Exercise: Copy out every one of the lines below word for word, and leave the pictures out.

Material to process:
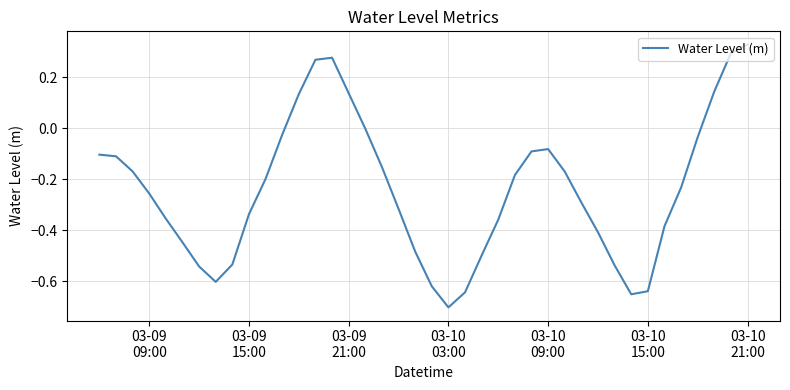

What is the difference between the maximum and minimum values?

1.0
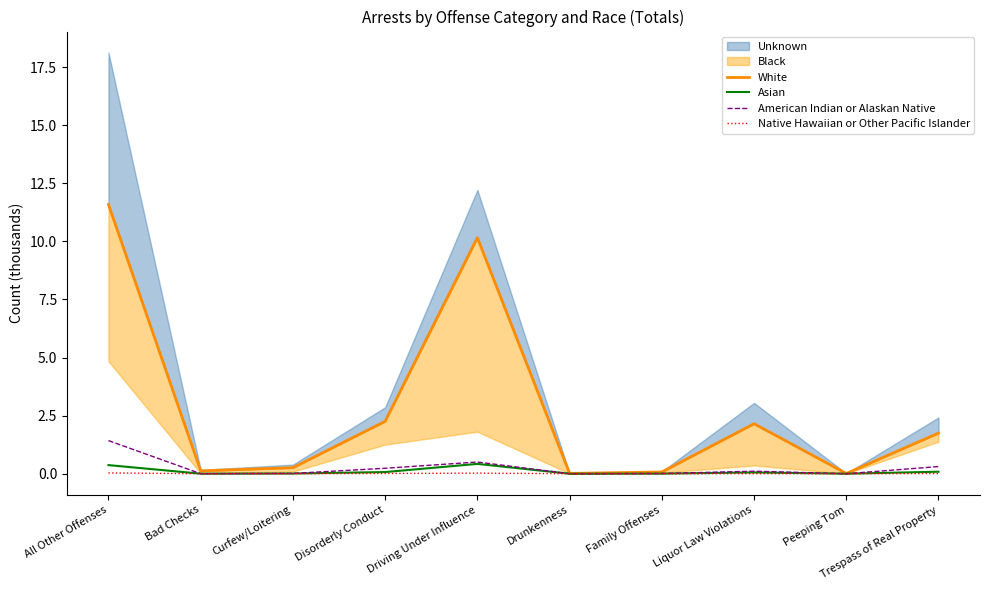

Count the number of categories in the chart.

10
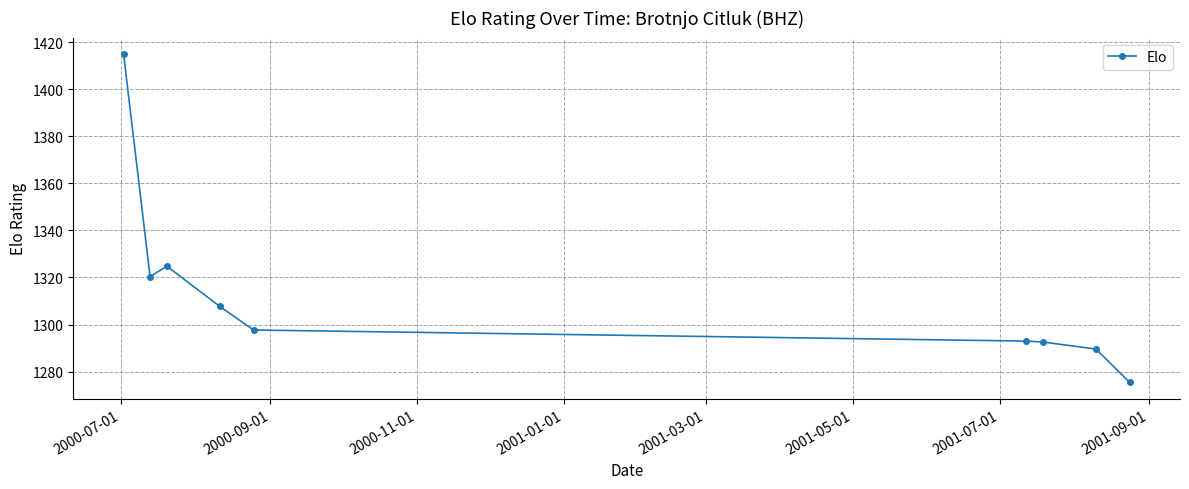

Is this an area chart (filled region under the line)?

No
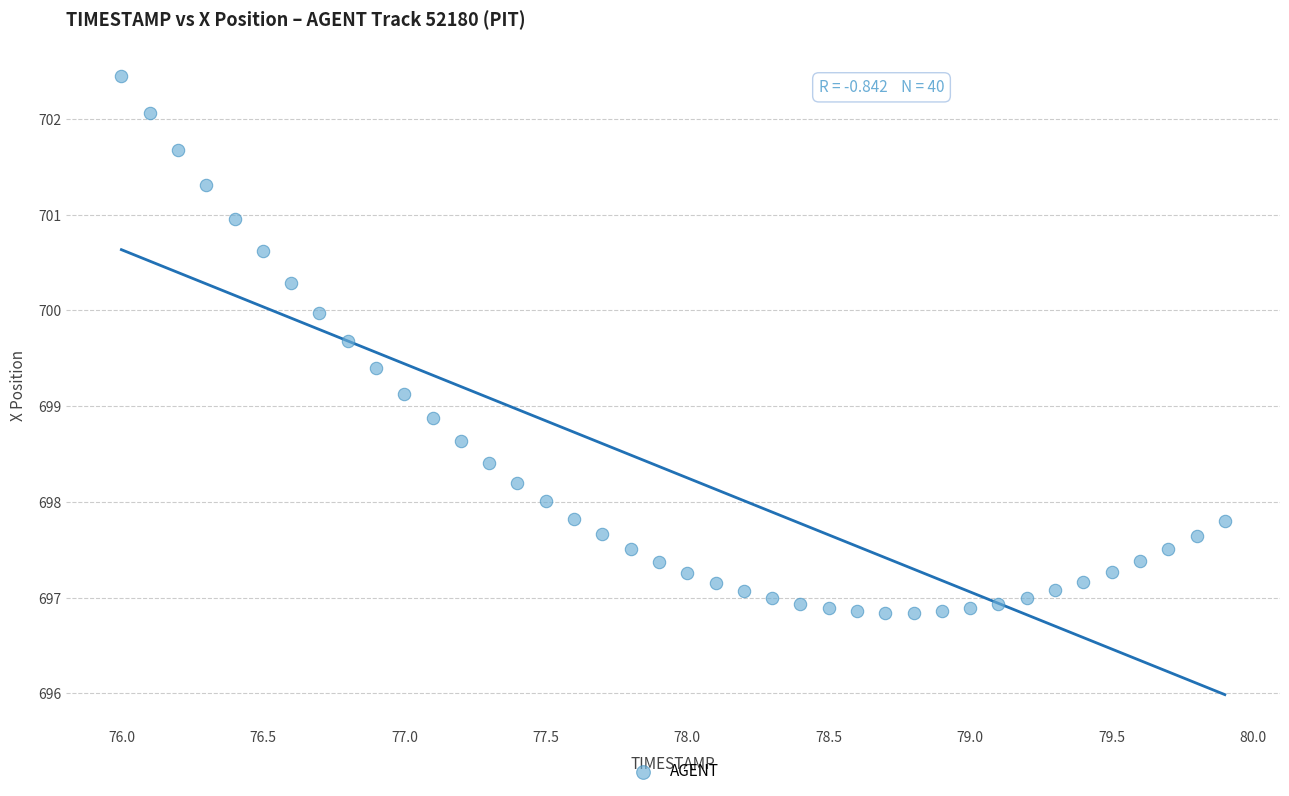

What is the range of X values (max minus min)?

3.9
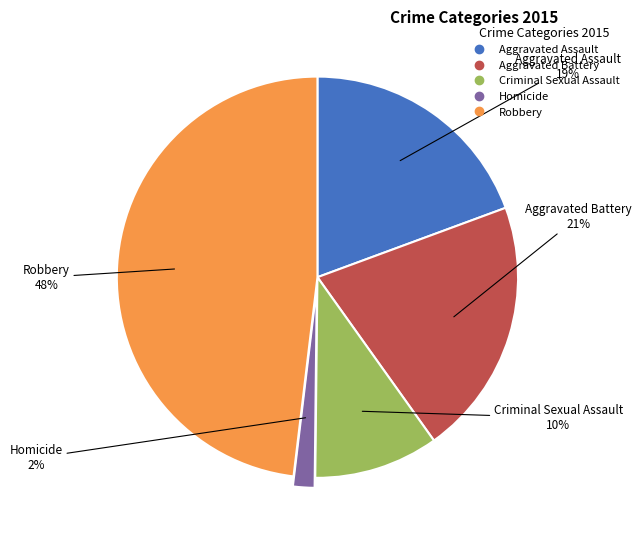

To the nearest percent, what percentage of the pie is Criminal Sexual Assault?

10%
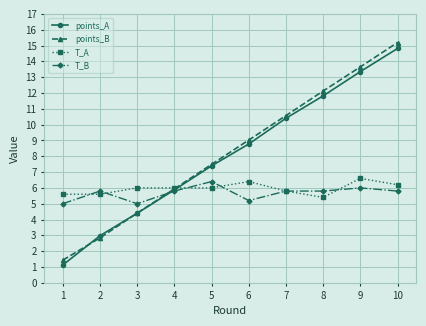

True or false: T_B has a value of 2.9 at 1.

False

Solution to this exercise:
What is the difference between the maximum and minimum values?

1.0

Count the number of categories in the chart.

10

Is this an area chart (filled region under the line)?

No

What is the range of X values (max minus min)?

3.9

To the nearest percent, what percentage of the pie is Criminal Sexual Assault?

10%

True or false: T_B has a value of 2.9 at 1.

False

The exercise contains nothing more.